Corpus, Ontology and Annotation: Mapping Natural Language Expressions with Facts
Kim, Jin-Dong, Slides
An ontology of a subject domain defines and classifies entities in the domain. The entities then become vocabulary for discrete descriptions of knowledge or facts. In literature, information is written in natural language texts, which means the information is not directly accessible by computers. Information extraction (IE) is the process of finding information which is originally written in natural langauge and describing it in a descrete representation. From a perspective of IE, corpus annotation simulates ideal performance, mapping facts in descrete desription with corresponding natural language expressions. I will present our methods and results in annotating corpora to support the development of IE systems for biomedical literature.

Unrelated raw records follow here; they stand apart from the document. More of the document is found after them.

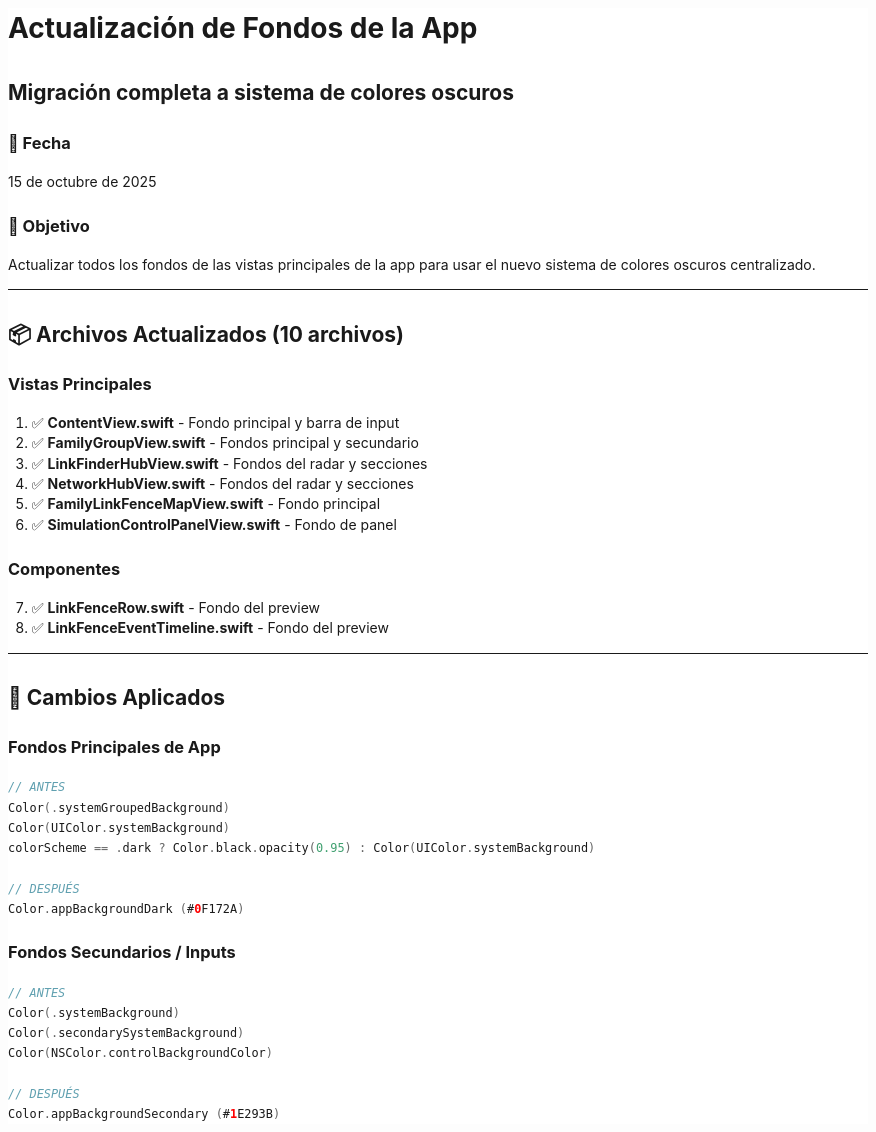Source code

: # Actualización de Fondos de la App
## Migración completa a sistema de colores oscuros

### 📅 Fecha
15 de octubre de 2025

### 🎯 Objetivo
Actualizar todos los fondos de las vistas principales de la app para usar el nuevo sistema de colores oscuros centralizado.

---

## 📦 Archivos Actualizados (10 archivos)

### Vistas Principales
1. ✅ **ContentView.swift** - Fondo principal y barra de input
2. ✅ **FamilyGroupView.swift** - Fondos principal y secundario  
3. ✅ **LinkFinderHubView.swift** - Fondos del radar y secciones
4. ✅ **NetworkHubView.swift** - Fondos del radar y secciones
5. ✅ **FamilyLinkFenceMapView.swift** - Fondo principal
6. ✅ **SimulationControlPanelView.swift** - Fondo de panel

### Componentes
7. ✅ **LinkFenceRow.swift** - Fondo del preview
8. ✅ **LinkFenceEventTimeline.swift** - Fondo del preview

---

## 🎨 Cambios Aplicados

### Fondos Principales de App
```swift
// ANTES
Color(.systemGroupedBackground)
Color(UIColor.systemBackground)
colorScheme == .dark ? Color.black.opacity(0.95) : Color(UIColor.systemBackground)

// DESPUÉS
Color.appBackgroundDark (#0F172A)
```

### Fondos Secundarios / Inputs
```swift
// ANTES
Color(.systemBackground)
Color(.secondarySystemBackground)
Color(NSColor.controlBackgroundColor)

// DESPUÉS
Color.appBackgroundSecondary (#1E293B)
```
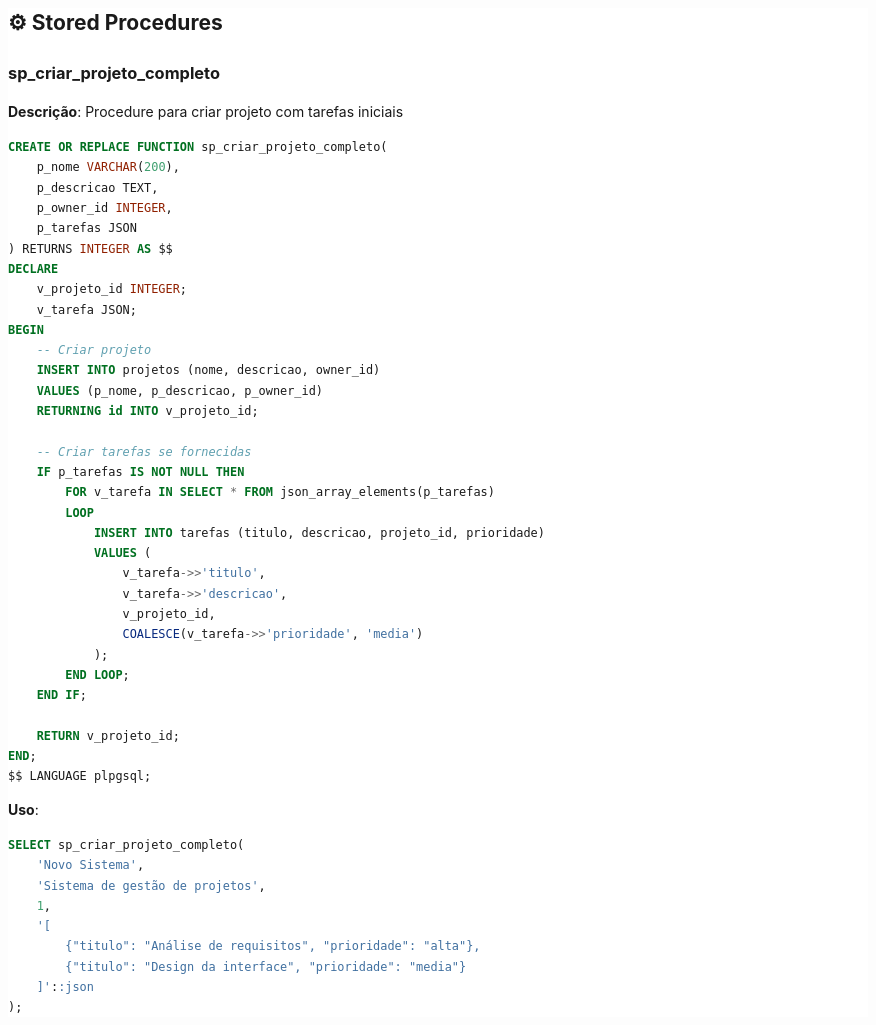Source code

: 
## ⚙️ Stored Procedures

### sp_criar_projeto_completo

**Descrição**: Procedure para criar projeto com tarefas iniciais

```sql
CREATE OR REPLACE FUNCTION sp_criar_projeto_completo(
    p_nome VARCHAR(200),
    p_descricao TEXT,
    p_owner_id INTEGER,
    p_tarefas JSON
) RETURNS INTEGER AS $$
DECLARE
    v_projeto_id INTEGER;
    v_tarefa JSON;
BEGIN
    -- Criar projeto
    INSERT INTO projetos (nome, descricao, owner_id)
    VALUES (p_nome, p_descricao, p_owner_id)
    RETURNING id INTO v_projeto_id;

    -- Criar tarefas se fornecidas
    IF p_tarefas IS NOT NULL THEN
        FOR v_tarefa IN SELECT * FROM json_array_elements(p_tarefas)
        LOOP
            INSERT INTO tarefas (titulo, descricao, projeto_id, prioridade)
            VALUES (
                v_tarefa->>'titulo',
                v_tarefa->>'descricao',
                v_projeto_id,
                COALESCE(v_tarefa->>'prioridade', 'media')
            );
        END LOOP;
    END IF;

    RETURN v_projeto_id;
END;
$$ LANGUAGE plpgsql;
```

**Uso**:

```sql
SELECT sp_criar_projeto_completo(
    'Novo Sistema',
    'Sistema de gestão de projetos',
    1,
    '[
        {"titulo": "Análise de requisitos", "prioridade": "alta"},
        {"titulo": "Design da interface", "prioridade": "media"}
    ]'::json
);
```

HPSG Parsing with Shallow Dependency Constraints
Sagae, Kenji
While linguistically motivated lexicalized grammar formalisms are capable of richer syntactic analysis than many of the common dependency and PCFG-based approaches, building data-driven disambiguation models for complex syntactic structures is generally more difficult than building models for simpler formalisms. I will present a framework for deep syntactic analysis with HPSG parsing that takes advantage of highly accurate models of shallow syntax represented by surface dependencies. By using bilexical surface dependencies to constrain the application of wide-coverage HPSG rules, we can benefit from a number of models designed for high accuracy dependency parsing, while actually performing deep syntactic analysis. The use of recently developed dependency parsing techniques results in a significant improvement in accuracy over state-of-the-art wide-coverage HPSG parsing.
Efficient HPSG Parsing with Supertagging and CFG-filtering
Matsuzaki, Takuya
One of the main difficulties in using lexicalized grammars for large-scale NLP applications has been the inefficiency of parsing caused by the complicated data structures used in the grammars. Recent research showed supertagging is a very effective technique for improving the efficiency of the parsing with large lexicalized grammars. I will talk about a parsing system for HPSG, where the supertagging technique is combined with another pre-processing technique called CFG-filtering. The system gives six-fold speed-up compared to the best previous result by a supertagger-based parser.
Reranking for biomedical named-entity recognition
Yoshida, Kazuhiro
This research investigates improvement of automatic biomedical named-entity recognition by applying a reranking system to the COLING 2004 JNLPBA shared task of bioentity recognition. The system consists of a pipeline of two statistical classifiers, the n-best tagger and its reranker, both of which are based on log-linear models. The architecture enables the reranker to take advantage of features which are globally dependent on the label sequences, and features from the labels of other sentences than the target sentence. According to our experimental results, the reranker contributed to 1.55 points of F-score improvement over the single-best output of the n-best tagger. We examine the features that contributed to the improvement, and discuss possible directions for further improvements.